Wow. It’s already eighteen weeks along for Baby Agnew. It’s kinda hard to believe. Amanda has been doing spectacular. She is such a trooper, and she’s been doing great. She’s begun to feel some flips in her stomach down there. Whoever it is down there is starting to make his/her presence known for sure.
Which brings me to a critical point – we are getting the ultrasound on Wednesday and hopefully find out if it is a boy or a girl. So be sure to check back here on my blog on Wednesday night with the results. You can comment and submit your guess to what we’re getting if you like to. If you are right, you can babysit for us. If you are wrong, you can buy us some diapers.
How your baby’s growing:
Head to bottom, your baby is approximately 5 1/2 inches long (about the length of a bell pepper) and she weighs almost 7 ounces. She’s busy flexing her arms and legs — movements that you’ll likely start noticing more and more. Her blood vessels are visible through her thin skin and her ears are now in position and stand out from her head. Myelin (a protective covering) is beginning to form around her nerves, a process that will continue for a year after she’s born. If you’re having a girl, her uterus and Fallopian tubes are formed and in place. If your baby is a boy, his genitals are noticeable, though he may hide them from you during an ultrasound.

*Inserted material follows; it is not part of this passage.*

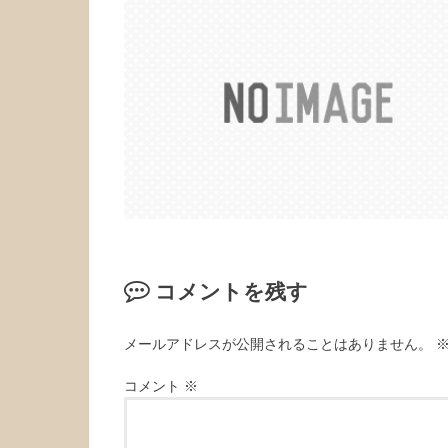
コメントを残す
メールアドレスが公開されることはありません。
コメント
※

Your baby is growing rapidly. His bones are continuing to harden and the pads of his fingers and toes are formed. He even has his own set of fingerprints developing as well. Your baby is approximately 5.5 inches and weighs about 200 grams (7.5 ounces). Your baby can kick, swallow, and sleep. He also is developing his stomach, intestine and colon and the intestines collect meconium (the initial stool a baby will pass after birth). If the baby is a boy, the prostate will begin to develop this week as well. The skin is still a bit pink and transparent and his ears still stick out from his head. The four-chambered heart begins to build up muscle cells and is pumping between 25 and 30 quarts of blood per day.